The European Professional Qualifications Directives (EPQD) provides for the mutual recognition of architects’ professional qualifications across the EU. The Government’s White Paper on Brexit and its offer on the rights of EU citizens both state that the UK will seek to ensure qualifications continue to be recognised on a reciprocal basis. This is a key policy priority for the RIBA we continue to make the case for this with Government. You can read the RIBA’s paper on mutual recognition of professional qualifications, here.

The Government’s paper on safeguarding the rights of EU citizens proposes that EU nationals that have lived continuously and lawfully in the UK for at least 5 years automatically will have a permanent right to reside here, and those that have been in the country for at least 6 years are eligible to apply for British citizenship. The UK Government has also proposed, as part of its negotiation with the EU, establishing a new ‘settled status’ for EU nationals currently resident in the UK – those with settled status would have no immigration conditions placed on their residence in the UK, provided that they remain resident here.

Doing business in the EU

UK architects will continue to have full access to the EU Single Market, and enjoy tariff-free trade with the EU market under the European Union Customs Union, until March 2019. Tariff and import restrictions on goods and the service sector will remain unchanged throughout this period. However, the Government has indicated that it does not intend to remain a full member of the Customs Union.

The UK Government’s objective for the Brexit negotiations is to secure a customs agreement with the EU which provides for the frictionless movement of goods, and a free trade agreement that does not involve being a member of its Single Market. However, the UK’s future relationship with the EU will be determined by negotiations between Britain and the EU27 and we do not know yet what this will look like after March 2019.

The Government has also indicated that it intends to seek a time-limited implementation period after March 2019 to provide the maximum possible certainty for businesses as the UK leaves the EU.

Public Procurement

The UK’s public procurement system is based on the European Procurement Directives, which are in turn based on the World Trade Organisation Government Procurement Agreement. Issues like the procurement threshold and the requirement to open all contracts above this value to competition will be maintained during negotiation.

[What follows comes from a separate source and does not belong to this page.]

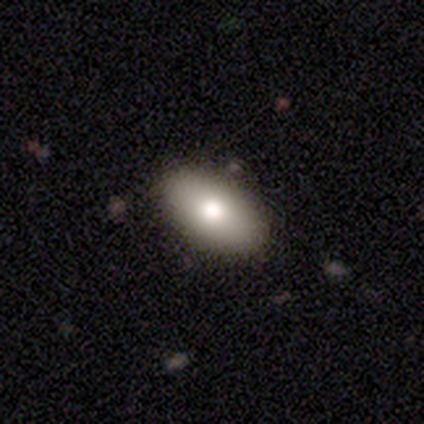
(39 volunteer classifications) smooth_or_featured: smooth (p=0.79) [alt: featured or disk p=0.18]
how_rounded: in between (p=0.97) [alt: round p=0.03]
merging: none (p=0.95) [alt: major disturbance p=0.03]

For architects bidding for public contracts in the EU, no immediate changes are likely. EU law expressly forbids any weight in a procurement decision being given to the country of origin of a bid for a public contract. As such, access to public contracts for UK bids is not dependent on the UK’s membership of the EU.

Product and environmental standards

When the UK leaves the EU in April 2019, European law will cease to apply in the UK. The Government intends to legislate to incorporate all existing EU law into domestic law via legislation so that the same law applies the day after the UK leaves the EU as the day before. Standards that exist in UK law will remain in force even if the relevant EU Directives or Regulations no longer apply. Once the UK leaves, however, there will be greater flexibility for changes to be made individually by Parliament in time.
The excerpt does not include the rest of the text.